What is being asked:
Rewrite the lines below, swapping "slice" for "wedge" wherever it appears and changing nothing else; leave the pictures out.

Given entries:
# # # #

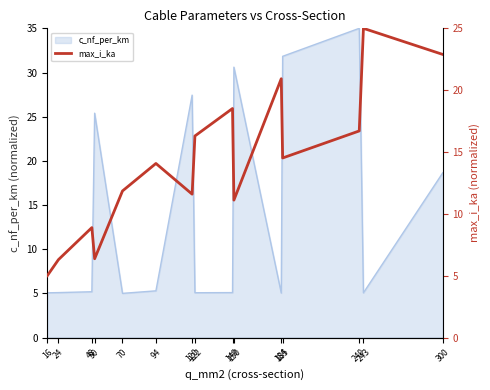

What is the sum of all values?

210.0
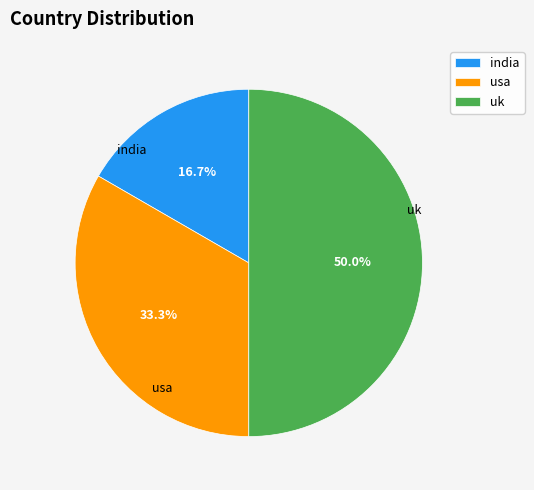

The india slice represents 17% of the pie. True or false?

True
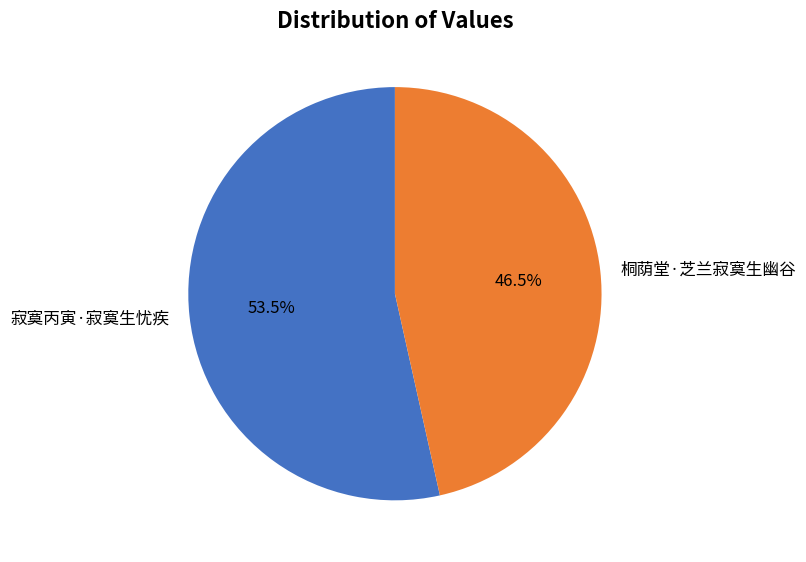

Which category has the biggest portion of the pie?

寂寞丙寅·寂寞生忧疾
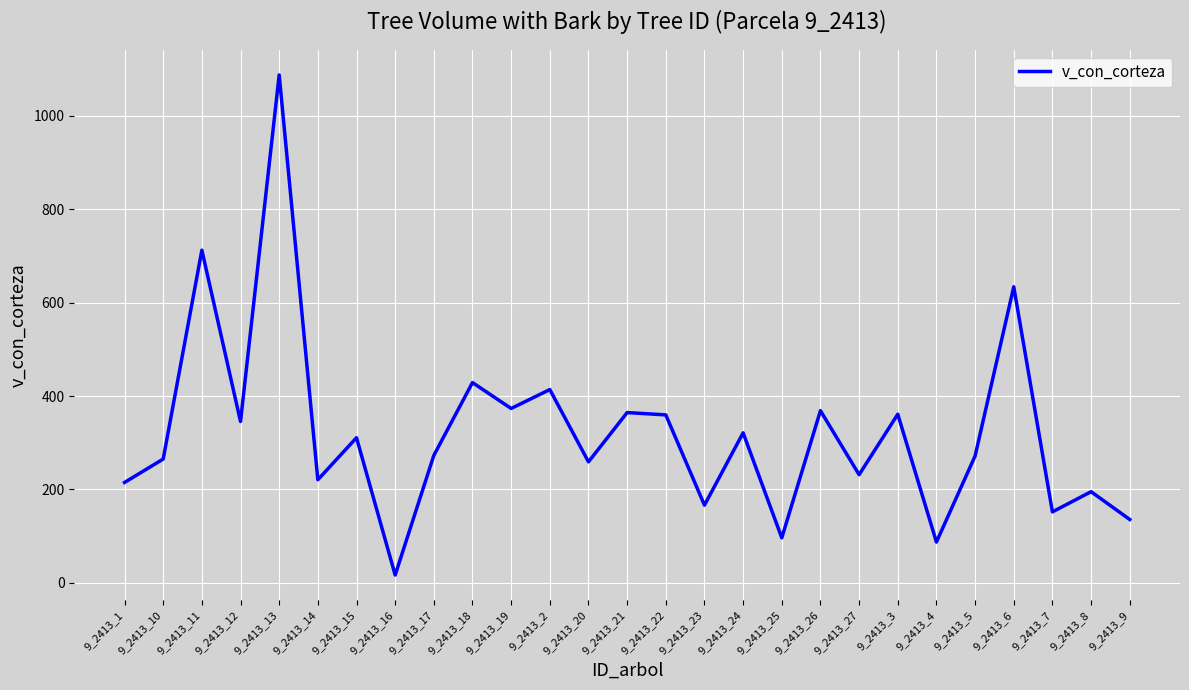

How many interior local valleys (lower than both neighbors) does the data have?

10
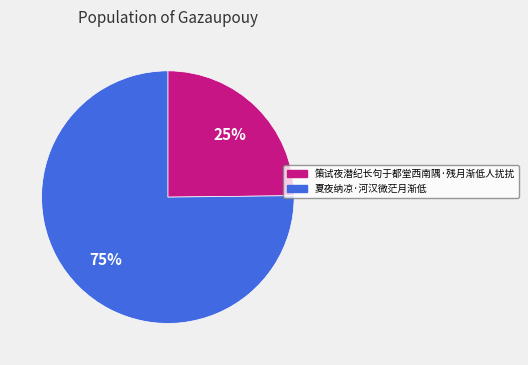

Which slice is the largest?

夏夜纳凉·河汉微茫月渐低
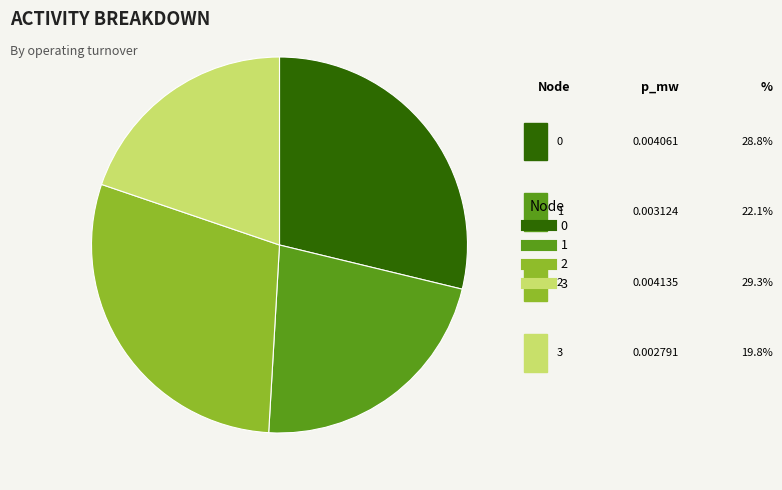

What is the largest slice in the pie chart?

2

# # # #

Answer space:
What is the sum of all values?

210.0

The india wedge represents 17% of the pie. True or false?

True

Which category has the biggest portion of the pie?

寂寞丙寅·寂寞生忧疾

How many interior local valleys (lower than both neighbors) does the data have?

10

Which wedge is the largest?

夏夜纳凉·河汉微茫月渐低

What is the largest wedge in the pie chart?

2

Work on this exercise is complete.